Taking The Zig-Zag Course

The road to Russell’s property on Cape Rosier passes this zig-zag waterway that, after multiple turns, eventually reaches open water. This small outboard craft is typically anchored at one end of the waterway, as far from the open water as possible.

I suppose the boat owner may park the craft at this spot because it is a safer place for a boat to weather storms. I also wonder, though, whether the existence of the zig-zag course influences the decision. I’d be tempted to leave the boat here because it would be fun to steer through the twists and turns every time you climbed aboard.

Trailblazing

I’ve spent a few days working over at Russell’s property this summer. He has multiple acres of some lovely, largely wooded property at Cape Rosier on the mainland, and among many other projects he’s been working on creating hiking trails through the property to particularly scenic spots. Earlier this summer Richard, Russell, and I worked for a day on clearing out a path and glade along a cool, stony brook that spills out from a natural spring on Russell’s land, and on Sunday I continued the path along the stream and then turned inland to follow an obvious animal trail and see where it led.

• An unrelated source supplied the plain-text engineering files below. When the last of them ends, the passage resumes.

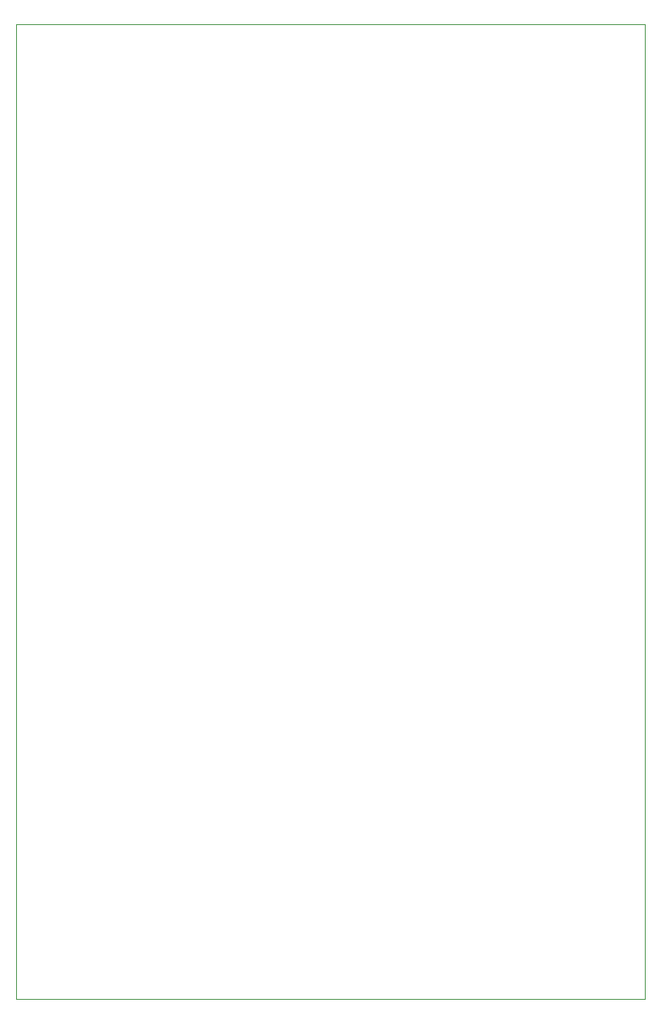
<source format=gbr>
%TF.GenerationSoftware,KiCad,Pcbnew,8.0.2-1*%
%TF.CreationDate,2024-11-16T17:54:22-05:00*%
%TF.ProjectId,JB_PCB,4a425f50-4342-42e6-9b69-6361645f7063,rev?*%
%TF.SameCoordinates,Original*%
%TF.FileFunction,Profile,NP*%
%FSLAX46Y46*%
G04 Gerber Fmt 4.6, Leading zero omitted, Abs format (unit mm)*
G04 Created by KiCad (PCBNEW 8.0.2-1) date 2024-11-16 17:54:22*
%MOMM*%
%LPD*%
G01*
G04 APERTURE LIST*
%TA.AperFunction,Profile*%
%ADD10C,0.050000*%
%TD*%
G04 APERTURE END LIST*
D10*
X102500000Y-43500000D02*
X168500000Y-43500000D01*
X168500000Y-145750000D01*
X102500000Y-145750000D01*
X102500000Y-43500000D01*
M02*

</source>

Trailblazing is hard work, but it is also a lot of fun. Basically, the goal is to identify the logical route for a trail and then convert landscape that looks like the photo above into something walkable, like the photo below. That means breaking up and removing rotted logs, gathering up and moving fallen timber that blocks the way, and cutting down scrub trees and dead trees and low hanging branches along the route. Armed with a small saw and limb-cutting shears, I let my pathfinder instincts run free, cutting and chopping and hefting armloads of branches and fallen twigs. As the trail signs turned inland, I followed what looked like a deer trail, shown running through the moss in the photo below, that led to a pretty natural clearing where sunlight dappled the ground under towering trees.

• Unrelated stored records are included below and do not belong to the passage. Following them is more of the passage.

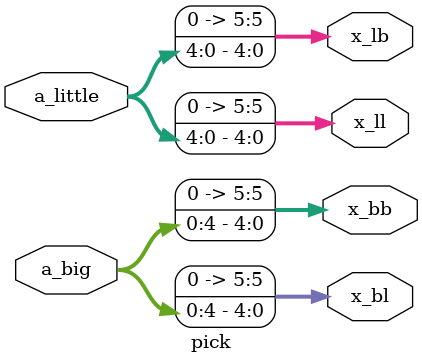
<source format=v>
module pick(
  input [0:5] a_big
  ,input [5:0] a_little
  ,output [5:0] x_ll
  ,output [0:5] x_lb
  ,output [5:0] x_bl
  ,output [0:5] x_bb
);
  assign x_ll = a_little[4:0];
  assign x_lb = a_little[4:0];

  assign x_bb = a_big[0:4];
  assign x_bl = a_big[0:4];
endmodule


</source>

Russell’s property is beautiful and full of surprises—like the brook, the spring, a big round boulder I dubbed Cannonball Rock, and a natural granite promontory that affords a view of Cape Rosier and Castine in the far distance, and others yet to be discovered—and there are lots of ways the trails could run. I’ve finished my trailblazing work for 2021, but I’ll gladly return in 2022 for more scouting, brush cutting, and trail clearing.